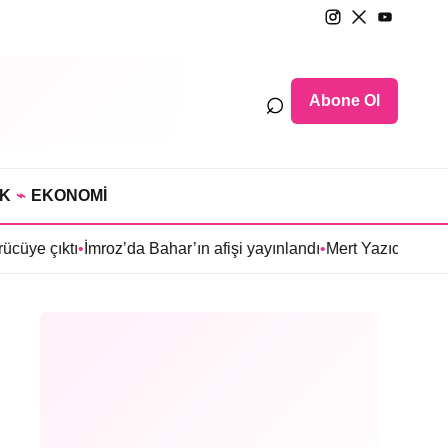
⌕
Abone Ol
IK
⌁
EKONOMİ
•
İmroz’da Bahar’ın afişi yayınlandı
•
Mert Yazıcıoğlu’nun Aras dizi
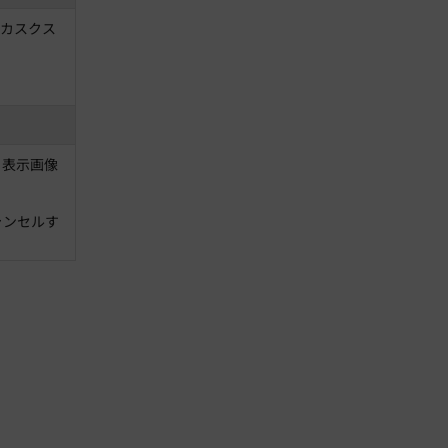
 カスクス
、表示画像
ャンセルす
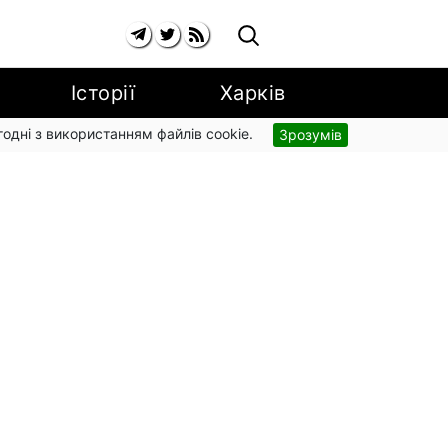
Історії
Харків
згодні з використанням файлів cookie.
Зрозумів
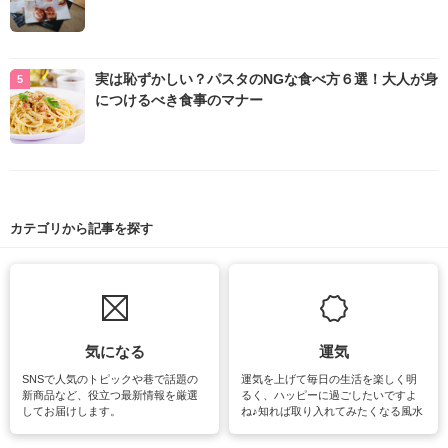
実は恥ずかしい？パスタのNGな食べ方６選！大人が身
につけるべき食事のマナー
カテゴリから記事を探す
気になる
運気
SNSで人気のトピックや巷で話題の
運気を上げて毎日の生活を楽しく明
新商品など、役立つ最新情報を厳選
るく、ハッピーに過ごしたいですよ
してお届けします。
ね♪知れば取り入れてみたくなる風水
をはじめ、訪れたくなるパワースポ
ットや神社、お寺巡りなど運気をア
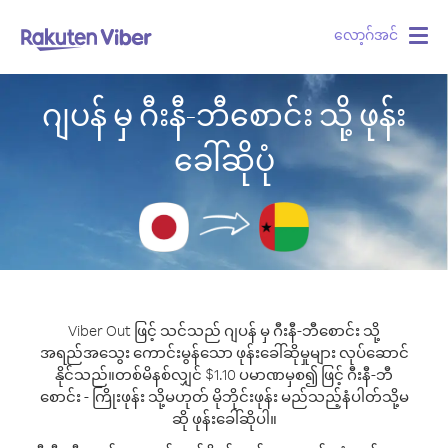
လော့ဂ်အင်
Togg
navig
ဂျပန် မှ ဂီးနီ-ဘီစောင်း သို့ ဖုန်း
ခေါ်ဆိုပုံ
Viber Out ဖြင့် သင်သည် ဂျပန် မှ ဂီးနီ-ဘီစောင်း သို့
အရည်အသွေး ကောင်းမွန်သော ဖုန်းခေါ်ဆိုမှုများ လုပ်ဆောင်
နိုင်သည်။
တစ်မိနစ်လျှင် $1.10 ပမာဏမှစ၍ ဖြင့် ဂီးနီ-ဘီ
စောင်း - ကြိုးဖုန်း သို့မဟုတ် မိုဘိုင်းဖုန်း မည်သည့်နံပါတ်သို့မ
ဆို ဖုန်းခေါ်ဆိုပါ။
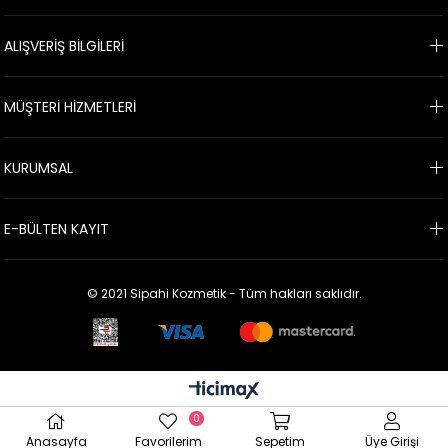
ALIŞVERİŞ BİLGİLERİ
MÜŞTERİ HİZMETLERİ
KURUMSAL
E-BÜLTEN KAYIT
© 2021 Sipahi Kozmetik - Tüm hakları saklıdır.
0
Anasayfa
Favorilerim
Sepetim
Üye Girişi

....................

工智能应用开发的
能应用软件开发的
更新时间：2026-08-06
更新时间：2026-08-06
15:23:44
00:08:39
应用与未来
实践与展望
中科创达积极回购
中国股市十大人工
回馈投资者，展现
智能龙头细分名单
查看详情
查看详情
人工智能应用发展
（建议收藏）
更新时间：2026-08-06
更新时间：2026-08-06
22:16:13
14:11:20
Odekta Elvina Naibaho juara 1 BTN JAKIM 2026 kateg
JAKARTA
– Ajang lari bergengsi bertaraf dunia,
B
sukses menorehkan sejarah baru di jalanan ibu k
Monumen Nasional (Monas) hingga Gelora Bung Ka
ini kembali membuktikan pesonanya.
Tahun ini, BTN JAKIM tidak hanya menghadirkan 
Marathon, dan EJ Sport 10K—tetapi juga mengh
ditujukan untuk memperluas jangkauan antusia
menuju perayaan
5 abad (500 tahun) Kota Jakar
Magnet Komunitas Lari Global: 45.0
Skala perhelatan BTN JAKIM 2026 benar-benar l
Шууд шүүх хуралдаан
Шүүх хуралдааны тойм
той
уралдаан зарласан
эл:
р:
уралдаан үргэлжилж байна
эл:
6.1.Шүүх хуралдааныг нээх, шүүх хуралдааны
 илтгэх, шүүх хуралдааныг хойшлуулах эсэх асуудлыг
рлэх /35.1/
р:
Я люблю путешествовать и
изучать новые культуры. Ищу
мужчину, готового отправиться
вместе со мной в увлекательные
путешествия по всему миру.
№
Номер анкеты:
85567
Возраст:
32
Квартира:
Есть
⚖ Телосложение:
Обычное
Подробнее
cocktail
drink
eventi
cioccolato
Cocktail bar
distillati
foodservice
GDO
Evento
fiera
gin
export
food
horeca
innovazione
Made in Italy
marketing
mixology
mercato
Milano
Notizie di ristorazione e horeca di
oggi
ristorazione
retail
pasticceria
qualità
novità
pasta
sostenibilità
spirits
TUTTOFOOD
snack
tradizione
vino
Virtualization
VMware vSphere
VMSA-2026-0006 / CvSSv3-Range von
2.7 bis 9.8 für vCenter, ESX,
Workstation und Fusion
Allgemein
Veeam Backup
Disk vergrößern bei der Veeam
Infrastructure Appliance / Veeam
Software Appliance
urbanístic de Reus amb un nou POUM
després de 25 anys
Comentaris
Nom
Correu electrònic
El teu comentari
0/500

....................

§ **REQUIRED ACTION**
Look over the listing above and copy each line that contains "ristorazione".

§ **EXPECTED OUTPUT**
Notizie di ristorazione e horeca di
ristorazione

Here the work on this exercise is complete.